Task description
Lines from the line with "right hip: (80, 446)" to the line with "right ear: (76, 166)" in the entries below, and only those, must be output exactly, with both ends included.

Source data
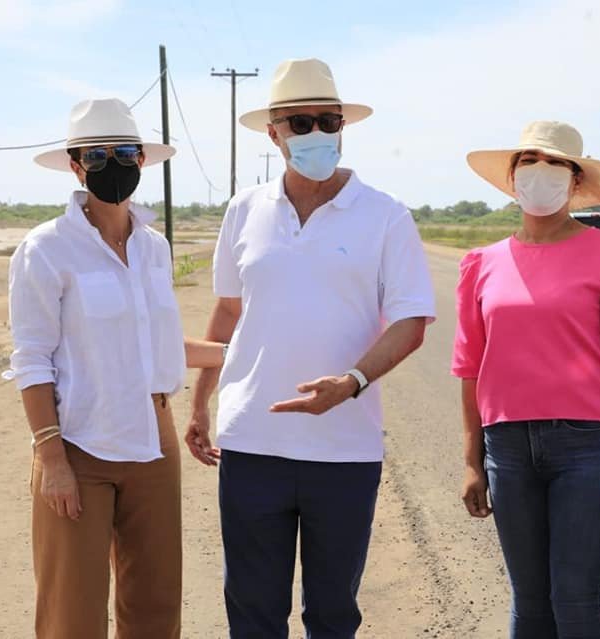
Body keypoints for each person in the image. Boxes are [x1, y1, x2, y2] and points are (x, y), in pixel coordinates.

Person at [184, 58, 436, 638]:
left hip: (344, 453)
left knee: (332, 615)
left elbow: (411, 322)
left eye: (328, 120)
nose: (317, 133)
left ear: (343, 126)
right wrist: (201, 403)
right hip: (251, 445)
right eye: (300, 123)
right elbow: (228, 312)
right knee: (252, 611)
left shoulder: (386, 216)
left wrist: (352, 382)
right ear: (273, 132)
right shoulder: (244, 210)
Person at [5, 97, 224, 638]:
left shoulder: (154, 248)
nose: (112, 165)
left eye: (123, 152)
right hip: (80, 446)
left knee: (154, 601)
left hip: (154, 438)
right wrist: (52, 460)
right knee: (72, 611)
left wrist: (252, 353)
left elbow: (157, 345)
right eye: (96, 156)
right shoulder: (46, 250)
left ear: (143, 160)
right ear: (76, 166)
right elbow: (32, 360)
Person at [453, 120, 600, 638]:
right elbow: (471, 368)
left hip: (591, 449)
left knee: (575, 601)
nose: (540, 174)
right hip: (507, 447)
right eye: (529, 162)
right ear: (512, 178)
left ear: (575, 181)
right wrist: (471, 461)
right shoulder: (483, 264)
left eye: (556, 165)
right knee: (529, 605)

==

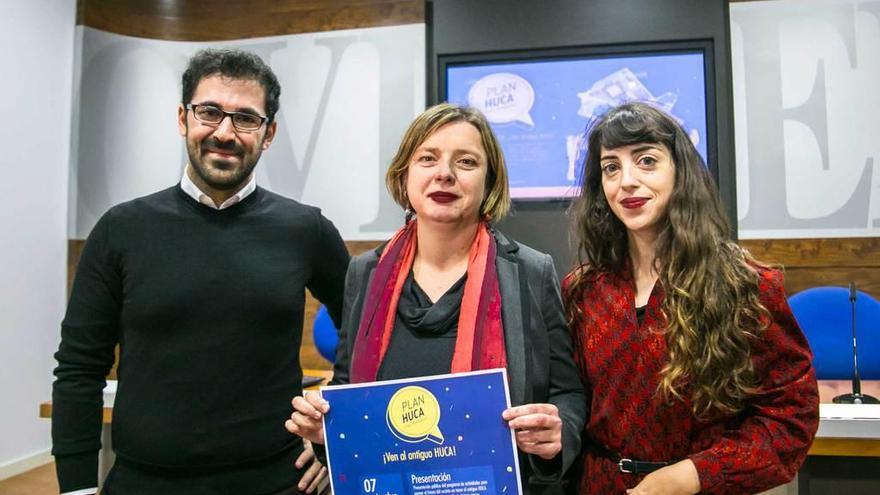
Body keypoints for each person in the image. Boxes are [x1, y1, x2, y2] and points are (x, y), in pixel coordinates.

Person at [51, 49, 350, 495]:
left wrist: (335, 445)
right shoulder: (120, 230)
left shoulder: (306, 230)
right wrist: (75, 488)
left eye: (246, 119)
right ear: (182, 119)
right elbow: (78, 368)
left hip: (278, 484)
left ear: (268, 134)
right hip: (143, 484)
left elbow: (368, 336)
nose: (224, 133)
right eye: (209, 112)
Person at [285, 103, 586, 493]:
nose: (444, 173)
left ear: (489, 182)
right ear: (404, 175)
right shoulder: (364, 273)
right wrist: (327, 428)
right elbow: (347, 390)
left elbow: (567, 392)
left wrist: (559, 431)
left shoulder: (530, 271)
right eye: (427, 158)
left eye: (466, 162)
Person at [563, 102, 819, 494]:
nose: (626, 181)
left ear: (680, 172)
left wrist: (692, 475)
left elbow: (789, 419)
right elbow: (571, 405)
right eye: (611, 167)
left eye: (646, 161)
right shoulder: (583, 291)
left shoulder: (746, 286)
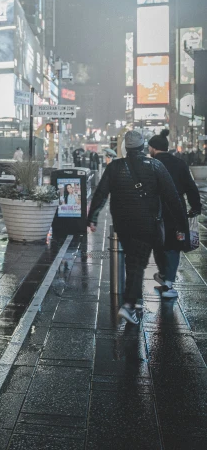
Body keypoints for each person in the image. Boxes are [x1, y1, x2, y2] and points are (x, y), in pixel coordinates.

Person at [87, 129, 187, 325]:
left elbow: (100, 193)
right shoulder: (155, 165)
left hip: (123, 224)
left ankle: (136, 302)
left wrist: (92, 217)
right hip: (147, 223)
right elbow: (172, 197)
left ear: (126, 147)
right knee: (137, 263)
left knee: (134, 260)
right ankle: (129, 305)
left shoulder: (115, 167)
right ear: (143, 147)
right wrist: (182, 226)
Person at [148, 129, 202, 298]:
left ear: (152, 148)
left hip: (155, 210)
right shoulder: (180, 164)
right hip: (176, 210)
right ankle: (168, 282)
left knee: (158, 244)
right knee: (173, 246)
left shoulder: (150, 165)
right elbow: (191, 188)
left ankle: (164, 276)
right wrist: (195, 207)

Problem solution
right hip: (80, 446)
left knee: (154, 601)
left hip: (154, 438)
right wrist: (52, 460)
right knee: (72, 611)
left wrist: (252, 353)
left elbow: (157, 345)
right eye: (96, 156)
right shoulder: (46, 250)
left ear: (143, 160)
right ear: (76, 166)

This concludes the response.